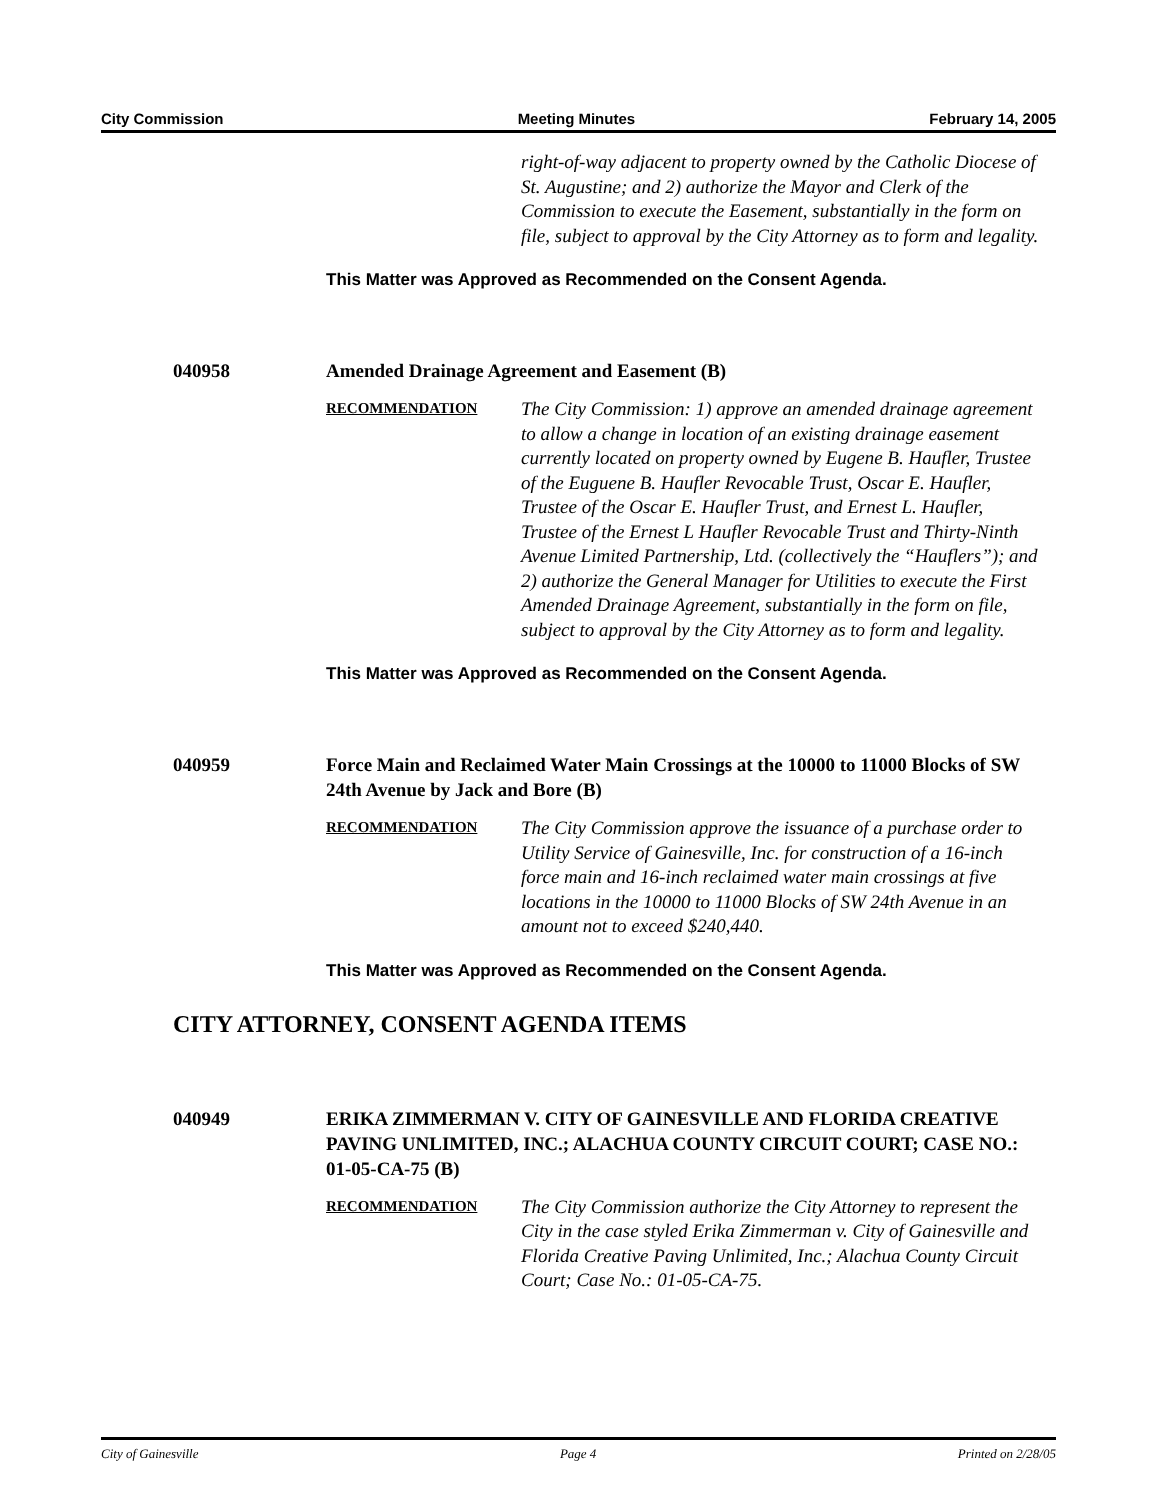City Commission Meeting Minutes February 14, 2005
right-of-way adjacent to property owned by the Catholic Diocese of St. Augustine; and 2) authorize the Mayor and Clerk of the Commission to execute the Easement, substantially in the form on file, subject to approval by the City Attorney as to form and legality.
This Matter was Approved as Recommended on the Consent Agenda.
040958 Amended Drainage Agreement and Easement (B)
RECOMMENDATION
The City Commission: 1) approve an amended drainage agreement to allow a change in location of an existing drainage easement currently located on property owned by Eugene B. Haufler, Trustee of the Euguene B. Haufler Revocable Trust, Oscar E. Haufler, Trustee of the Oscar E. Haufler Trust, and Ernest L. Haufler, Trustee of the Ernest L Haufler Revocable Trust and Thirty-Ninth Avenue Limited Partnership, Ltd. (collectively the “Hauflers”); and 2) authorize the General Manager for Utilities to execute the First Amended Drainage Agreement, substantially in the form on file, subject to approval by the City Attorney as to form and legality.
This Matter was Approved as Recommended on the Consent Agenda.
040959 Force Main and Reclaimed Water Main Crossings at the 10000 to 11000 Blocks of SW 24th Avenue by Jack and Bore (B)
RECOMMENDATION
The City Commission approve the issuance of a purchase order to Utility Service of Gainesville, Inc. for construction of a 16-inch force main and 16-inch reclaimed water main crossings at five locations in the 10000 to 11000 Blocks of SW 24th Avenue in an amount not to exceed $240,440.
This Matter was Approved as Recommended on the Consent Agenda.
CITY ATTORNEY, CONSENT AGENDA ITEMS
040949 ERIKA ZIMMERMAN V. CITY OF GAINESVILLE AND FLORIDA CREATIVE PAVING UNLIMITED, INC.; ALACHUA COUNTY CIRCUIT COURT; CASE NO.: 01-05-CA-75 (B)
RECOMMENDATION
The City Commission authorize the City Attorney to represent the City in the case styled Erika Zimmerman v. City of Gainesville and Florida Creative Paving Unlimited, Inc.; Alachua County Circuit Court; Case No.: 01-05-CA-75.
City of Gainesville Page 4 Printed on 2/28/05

------------------------------------------------

> _EXERCISE_: Every line of the listing that holds "approval" should be found and copied.

> _ANSWER TO THIS EXERCISE_:
right-of-way adjacent to property owned by the Catholic Diocese of St. Augustine; and 2) authorize the Mayor and Clerk of the Commission to execute the Easement, substantially in the form on file, subject to approval by the City Attorney as to form and legality.
The City Commission: 1) approve an amended drainage agreement to allow a change in location of an existing drainage easement currently located on property owned by Eugene B. Haufler, Trustee of the Euguene B. Haufler Revocable Trust, Oscar E. Haufler, Trustee of the Oscar E. Haufler Trust, and Ernest L. Haufler, Trustee of the Ernest L Haufler Revocable Trust and Thirty-Ninth Avenue Limited Partnership, Ltd. (collectively the “Hauflers”); and 2) authorize the General Manager for Utilities to execute the First Amended Drainage Agreement, substantially in the form on file, subject to approval by the City Attorney as to form and legality.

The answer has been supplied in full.